**Available records:**
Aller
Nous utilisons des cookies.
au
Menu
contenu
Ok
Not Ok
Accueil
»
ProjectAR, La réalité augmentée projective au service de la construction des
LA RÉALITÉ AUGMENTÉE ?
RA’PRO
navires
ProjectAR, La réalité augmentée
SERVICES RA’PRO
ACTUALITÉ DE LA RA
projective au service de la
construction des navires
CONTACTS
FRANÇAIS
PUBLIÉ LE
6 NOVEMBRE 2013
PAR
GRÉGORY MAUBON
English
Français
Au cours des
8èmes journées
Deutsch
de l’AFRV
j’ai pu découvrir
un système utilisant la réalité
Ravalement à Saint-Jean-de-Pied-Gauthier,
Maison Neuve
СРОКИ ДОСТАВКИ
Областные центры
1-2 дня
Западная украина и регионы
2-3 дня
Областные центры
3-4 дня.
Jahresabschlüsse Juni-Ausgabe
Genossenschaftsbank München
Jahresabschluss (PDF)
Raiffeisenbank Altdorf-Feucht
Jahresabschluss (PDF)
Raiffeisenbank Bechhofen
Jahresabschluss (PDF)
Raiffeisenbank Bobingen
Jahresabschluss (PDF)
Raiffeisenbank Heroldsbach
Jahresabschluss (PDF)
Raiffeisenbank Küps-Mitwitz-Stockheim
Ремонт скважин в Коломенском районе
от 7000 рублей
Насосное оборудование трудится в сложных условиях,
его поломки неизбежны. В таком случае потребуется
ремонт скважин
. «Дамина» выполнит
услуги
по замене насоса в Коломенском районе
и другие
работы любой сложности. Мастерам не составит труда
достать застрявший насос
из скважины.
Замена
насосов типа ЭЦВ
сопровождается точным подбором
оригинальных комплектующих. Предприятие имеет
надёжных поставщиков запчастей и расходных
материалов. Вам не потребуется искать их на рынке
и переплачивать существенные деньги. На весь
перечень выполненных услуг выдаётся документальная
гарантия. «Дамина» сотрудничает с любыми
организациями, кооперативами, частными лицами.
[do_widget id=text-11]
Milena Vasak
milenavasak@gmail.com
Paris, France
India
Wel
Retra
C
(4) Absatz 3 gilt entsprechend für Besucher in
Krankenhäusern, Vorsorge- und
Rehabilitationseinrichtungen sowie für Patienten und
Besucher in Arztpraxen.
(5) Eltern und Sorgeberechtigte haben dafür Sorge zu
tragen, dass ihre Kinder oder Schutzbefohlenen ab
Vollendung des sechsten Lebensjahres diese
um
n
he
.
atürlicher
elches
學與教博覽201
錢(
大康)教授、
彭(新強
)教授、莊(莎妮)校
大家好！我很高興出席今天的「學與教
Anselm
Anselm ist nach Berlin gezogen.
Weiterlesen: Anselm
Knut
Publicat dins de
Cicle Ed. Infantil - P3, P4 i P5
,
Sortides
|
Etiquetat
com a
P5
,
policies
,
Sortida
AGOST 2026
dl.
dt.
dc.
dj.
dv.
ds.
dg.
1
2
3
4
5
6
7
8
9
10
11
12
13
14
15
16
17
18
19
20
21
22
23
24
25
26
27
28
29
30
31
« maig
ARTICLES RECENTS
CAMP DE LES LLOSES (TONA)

**Task brief:**
State how many of the lines above contain the string "ProjectAR", and give only the number.

**Response:**
2